With road trip season just around the corner, here are six things to keep in mind before a long excursion in your electric ride.

Plot your route

Apps are an essential tool for road tripping in an electric vehicle (EV). A Better Route Planner (ABRP) and PlugShare can help drivers navigate their journey.

It also helps to plan rest stops along the way. That way, you can stretch your legs, visit the restroom or grab a bite.

Several ONroute locations along highways 401 and 400 are equipped with at least two EV fast chargers to top up your battery, too.

Have a strategy

No one wants to wind up stranded with a dead battery, so keep in mind that public EV chargers aren’t as common as gas stations which you’ll often see every few kilometres.
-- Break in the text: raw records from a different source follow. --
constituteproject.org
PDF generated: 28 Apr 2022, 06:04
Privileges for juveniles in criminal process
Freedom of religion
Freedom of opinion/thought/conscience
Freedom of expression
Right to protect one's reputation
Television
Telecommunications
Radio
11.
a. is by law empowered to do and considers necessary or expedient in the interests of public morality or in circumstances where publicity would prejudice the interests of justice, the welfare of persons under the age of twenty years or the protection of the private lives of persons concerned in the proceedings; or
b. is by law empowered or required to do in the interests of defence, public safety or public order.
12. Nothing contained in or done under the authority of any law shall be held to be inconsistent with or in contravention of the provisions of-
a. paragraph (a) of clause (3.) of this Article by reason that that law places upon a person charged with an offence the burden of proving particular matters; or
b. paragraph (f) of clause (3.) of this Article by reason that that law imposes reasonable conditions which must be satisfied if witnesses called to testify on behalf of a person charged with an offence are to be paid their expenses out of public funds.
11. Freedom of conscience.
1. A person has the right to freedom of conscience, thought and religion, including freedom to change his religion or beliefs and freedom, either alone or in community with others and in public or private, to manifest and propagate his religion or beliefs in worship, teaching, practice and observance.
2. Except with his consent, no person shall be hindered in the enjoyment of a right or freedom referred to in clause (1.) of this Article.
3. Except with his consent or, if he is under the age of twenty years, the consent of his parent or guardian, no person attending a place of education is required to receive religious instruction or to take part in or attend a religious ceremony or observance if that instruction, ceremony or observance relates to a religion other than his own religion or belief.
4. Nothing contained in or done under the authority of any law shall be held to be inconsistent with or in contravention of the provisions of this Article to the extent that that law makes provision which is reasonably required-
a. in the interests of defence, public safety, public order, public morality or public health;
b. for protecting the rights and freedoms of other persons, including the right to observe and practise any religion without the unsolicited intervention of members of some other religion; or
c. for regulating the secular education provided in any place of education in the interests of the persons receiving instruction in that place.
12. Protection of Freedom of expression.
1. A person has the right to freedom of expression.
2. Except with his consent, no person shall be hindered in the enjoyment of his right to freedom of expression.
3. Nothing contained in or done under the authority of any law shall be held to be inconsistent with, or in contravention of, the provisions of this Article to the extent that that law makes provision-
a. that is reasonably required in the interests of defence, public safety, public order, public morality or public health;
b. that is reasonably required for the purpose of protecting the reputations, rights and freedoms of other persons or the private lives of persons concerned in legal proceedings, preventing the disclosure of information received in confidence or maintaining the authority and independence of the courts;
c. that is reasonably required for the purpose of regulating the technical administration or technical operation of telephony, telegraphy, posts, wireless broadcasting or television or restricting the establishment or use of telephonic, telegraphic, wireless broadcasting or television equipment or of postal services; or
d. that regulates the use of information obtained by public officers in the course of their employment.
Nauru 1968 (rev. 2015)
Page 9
Look at recent reviews and check-ins on websites like ChargeHub for stations you intend to visit to ensure they’re operating during your trip. If one is frequently problematic, it helps to know if there is another option close by.

If you find a plug isn’t working properly, try calling the phone number on the charger or contacting support through its app, as sometimes the provider can remotely reset it.

Power up

To preserve the battery’s lifespan, most electric vehicles will only charge to 80 percent using a DC Fast Charger. After that, speeds drop considerably. This is because rapid chargers release an immense amount of heat, which can lead to an overheated battery and cause premature damage.

Plan overnights

If you’re spending several days on the road, find a place to stay through websites like Airbnb and Booking.com, which have a filter for on-site chargers.
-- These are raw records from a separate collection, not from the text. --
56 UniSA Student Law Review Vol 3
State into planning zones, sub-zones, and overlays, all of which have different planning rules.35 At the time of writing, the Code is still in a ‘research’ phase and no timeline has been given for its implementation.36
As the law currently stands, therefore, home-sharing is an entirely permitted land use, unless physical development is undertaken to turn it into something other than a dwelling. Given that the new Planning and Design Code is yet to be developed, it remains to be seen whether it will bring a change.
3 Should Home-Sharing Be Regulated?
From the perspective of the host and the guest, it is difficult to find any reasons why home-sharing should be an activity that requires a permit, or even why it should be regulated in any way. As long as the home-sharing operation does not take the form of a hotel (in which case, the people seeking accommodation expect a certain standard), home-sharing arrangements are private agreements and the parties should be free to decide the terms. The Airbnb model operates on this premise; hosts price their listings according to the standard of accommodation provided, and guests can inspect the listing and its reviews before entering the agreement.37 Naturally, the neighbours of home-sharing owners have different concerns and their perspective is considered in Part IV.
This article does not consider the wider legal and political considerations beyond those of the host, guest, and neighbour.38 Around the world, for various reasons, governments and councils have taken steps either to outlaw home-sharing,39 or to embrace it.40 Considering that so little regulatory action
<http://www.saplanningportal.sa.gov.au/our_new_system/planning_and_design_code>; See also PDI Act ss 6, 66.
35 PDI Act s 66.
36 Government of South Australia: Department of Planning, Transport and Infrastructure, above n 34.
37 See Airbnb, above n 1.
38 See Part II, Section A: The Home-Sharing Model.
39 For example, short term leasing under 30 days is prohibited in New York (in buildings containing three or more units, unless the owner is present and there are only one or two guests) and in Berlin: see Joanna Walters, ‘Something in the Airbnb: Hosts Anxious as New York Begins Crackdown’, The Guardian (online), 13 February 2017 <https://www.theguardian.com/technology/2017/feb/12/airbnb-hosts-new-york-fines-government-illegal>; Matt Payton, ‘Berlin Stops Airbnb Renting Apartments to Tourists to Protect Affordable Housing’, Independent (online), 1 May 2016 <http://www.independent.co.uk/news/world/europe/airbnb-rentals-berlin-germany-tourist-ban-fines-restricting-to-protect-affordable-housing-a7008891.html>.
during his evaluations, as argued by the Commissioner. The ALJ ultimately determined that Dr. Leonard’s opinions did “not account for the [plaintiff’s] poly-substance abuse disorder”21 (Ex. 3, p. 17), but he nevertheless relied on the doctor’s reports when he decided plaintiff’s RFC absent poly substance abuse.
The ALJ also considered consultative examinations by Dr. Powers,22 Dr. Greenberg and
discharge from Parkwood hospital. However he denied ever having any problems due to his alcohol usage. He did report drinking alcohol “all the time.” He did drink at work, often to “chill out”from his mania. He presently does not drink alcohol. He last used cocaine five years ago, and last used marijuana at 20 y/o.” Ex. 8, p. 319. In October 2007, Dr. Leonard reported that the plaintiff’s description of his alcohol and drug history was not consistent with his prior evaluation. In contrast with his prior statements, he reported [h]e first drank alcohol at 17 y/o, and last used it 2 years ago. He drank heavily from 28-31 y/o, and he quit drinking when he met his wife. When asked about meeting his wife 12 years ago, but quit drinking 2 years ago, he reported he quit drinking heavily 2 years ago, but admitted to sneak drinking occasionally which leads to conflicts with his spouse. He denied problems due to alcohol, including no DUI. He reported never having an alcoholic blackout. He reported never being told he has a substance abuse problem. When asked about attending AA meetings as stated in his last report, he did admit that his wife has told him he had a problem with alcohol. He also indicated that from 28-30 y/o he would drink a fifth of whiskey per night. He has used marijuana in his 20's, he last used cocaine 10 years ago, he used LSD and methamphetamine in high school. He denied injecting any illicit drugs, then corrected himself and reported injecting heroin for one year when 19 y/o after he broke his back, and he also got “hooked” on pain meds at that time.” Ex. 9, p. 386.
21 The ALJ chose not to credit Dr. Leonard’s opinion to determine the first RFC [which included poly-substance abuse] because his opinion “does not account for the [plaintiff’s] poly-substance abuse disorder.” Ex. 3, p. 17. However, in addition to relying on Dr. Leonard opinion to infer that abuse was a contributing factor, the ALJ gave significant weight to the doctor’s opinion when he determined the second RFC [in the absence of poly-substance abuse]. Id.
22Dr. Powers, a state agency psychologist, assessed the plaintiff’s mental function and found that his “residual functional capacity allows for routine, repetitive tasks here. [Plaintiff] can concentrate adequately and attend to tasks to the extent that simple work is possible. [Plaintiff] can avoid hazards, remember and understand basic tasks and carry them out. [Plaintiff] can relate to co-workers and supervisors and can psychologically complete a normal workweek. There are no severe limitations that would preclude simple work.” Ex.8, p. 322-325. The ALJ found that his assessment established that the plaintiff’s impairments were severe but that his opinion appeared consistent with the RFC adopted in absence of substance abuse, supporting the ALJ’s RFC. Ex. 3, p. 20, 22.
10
If you’re going hiking or camping, some Parks Canada sites have stations where you can plug in your car while you explore.

Know your range

The distance an EV will travel per charge isn’t exact and varies based on things like the weather and your driving behaviour.
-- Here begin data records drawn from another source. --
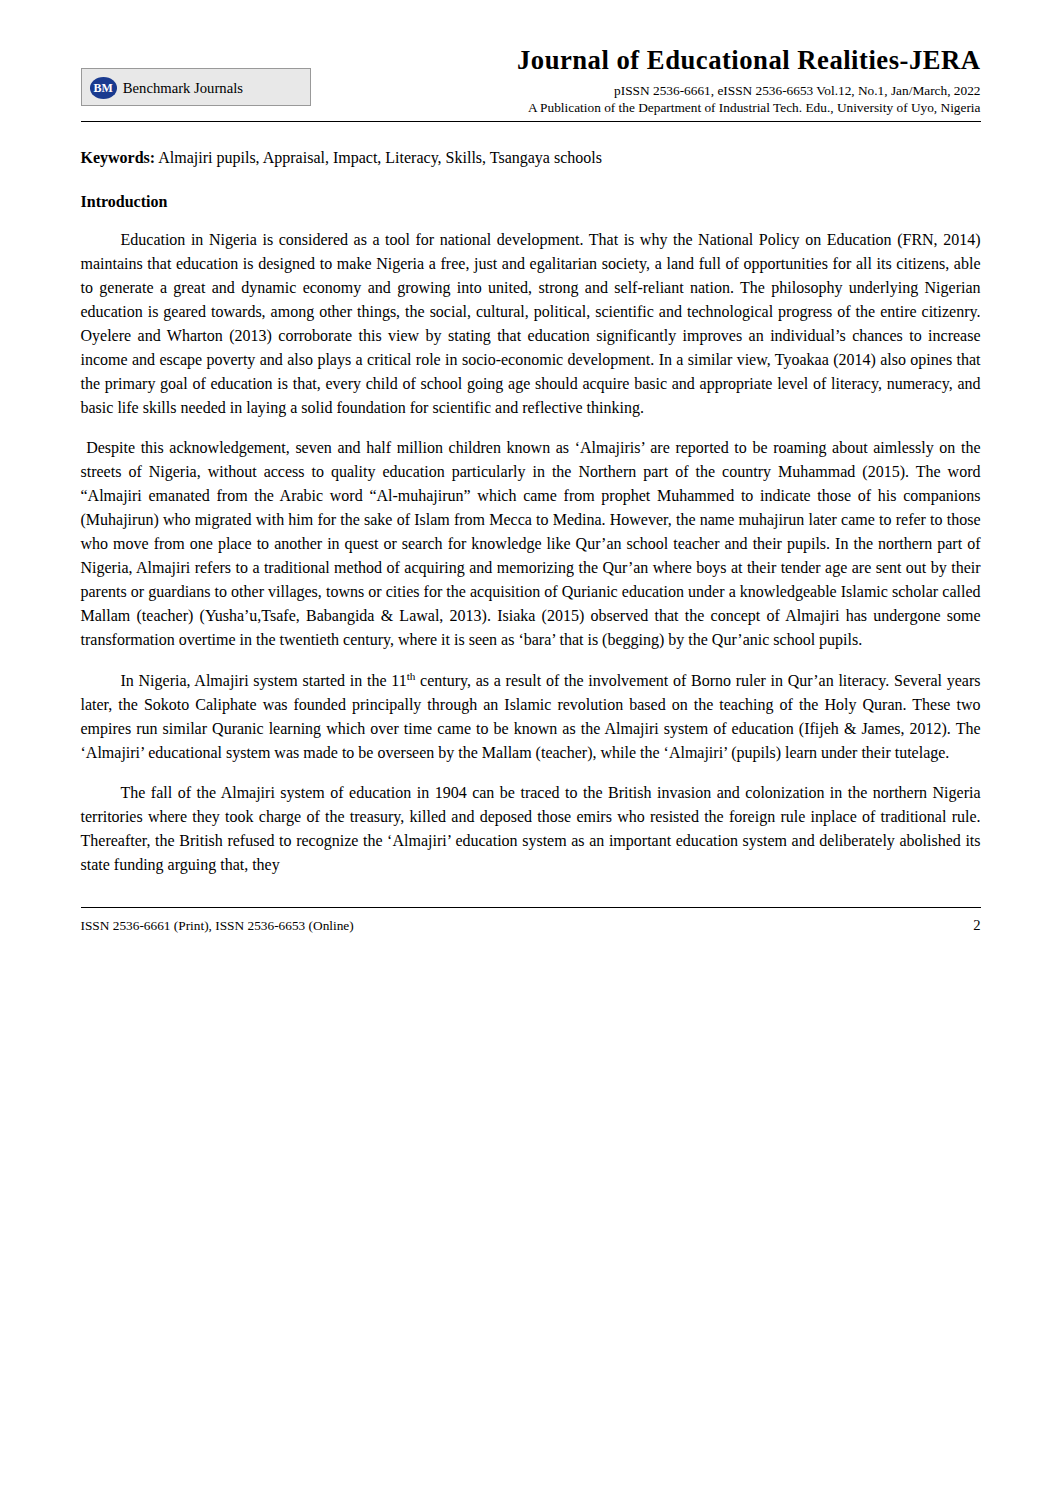Journal of Educational Realities-JERA
pISSN 2536-6661, eISSN 2536-6653 Vol.12, No.1, Jan/March, 2022
A Publication of the Department of Industrial Tech. Edu., University of Uyo, Nigeria
BM Benchmark Journals
Keywords: Almajiri pupils, Appraisal, Impact, Literacy, Skills, Tsangaya schools
Introduction
Education in Nigeria is considered as a tool for national development. That is why the National Policy on Education (FRN, 2014) maintains that education is designed to make Nigeria a free, just and egalitarian society, a land full of opportunities for all its citizens, able to generate a great and dynamic economy and growing into united, strong and self-reliant nation. The philosophy underlying Nigerian education is geared towards, among other things, the social, cultural, political, scientific and technological progress of the entire citizenry. Oyelere and Wharton (2013) corroborate this view by stating that education significantly improves an individual’s chances to increase income and escape poverty and also plays a critical role in socio-economic development. In a similar view, Tyoakaa (2014) also opines that the primary goal of education is that, every child of school going age should acquire basic and appropriate level of literacy, numeracy, and basic life skills needed in laying a solid foundation for scientific and reflective thinking.
Despite this acknowledgement, seven and half million children known as ‘Almajiris’ are reported to be roaming about aimlessly on the streets of Nigeria, without access to quality education particularly in the Northern part of the country Muhammad (2015). The word “Almajiri emanated from the Arabic word “Al-muhajirun” which came from prophet Muhammed to indicate those of his companions (Muhajirun) who migrated with him for the sake of Islam from Mecca to Medina. However, the name muhajirun later came to refer to those who move from one place to another in quest or search for knowledge like Qur’an school teacher and their pupils. In the northern part of Nigeria, Almajiri refers to a traditional method of acquiring and memorizing the Qur’an where boys at their tender age are sent out by their parents or guardians to other villages, towns or cities for the acquisition of Qurianic education under a knowledgeable Islamic scholar called Mallam (teacher) (Yusha’u,Tsafe, Babangida & Lawal, 2013). Isiaka (2015) observed that the concept of Almajiri has undergone some transformation overtime in the twentieth century, where it is seen as ‘bara’ that is (begging) by the Qur’anic school pupils.
In Nigeria, Almajiri system started in the 11th century, as a result of the involvement of Borno ruler in Qur’an literacy. Several years later, the Sokoto Caliphate was founded principally through an Islamic revolution based on the teaching of the Holy Quran. These two empires run similar Quranic learning which over time came to be known as the Almajiri system of education (Ifijeh & James, 2012). The ‘Almajiri’ educational system was made to be overseen by the Mallam (teacher), while the ‘Almajiri’ (pupils) learn under their tutelage.
The fall of the Almajiri system of education in 1904 can be traced to the British invasion and colonization in the northern Nigeria territories where they took charge of the treasury, killed and deposed those emirs who resisted the foreign rule inplace of traditional rule. Thereafter, the British refused to recognize the ‘Almajiri’ education system as an important education system and deliberately abolished its state funding arguing that, they
ISSN 2536-6661 (Print), ISSN 2536-6653 (Online) 2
Your range decreases when you drive uphill as well as in high-speed winds. But it increases when going downhill as the EV’s regenerative braking pumps energy back into the battery.

Heating and cooling the cabin, lights and any connected devices drain energy and decrease your range, too.

You’ll gain a better understanding of your EV and how far you can get before you need a recharge the more you drive your car.

Choose an efficient route

Pick a course that allows you to drive steadily at lower speeds.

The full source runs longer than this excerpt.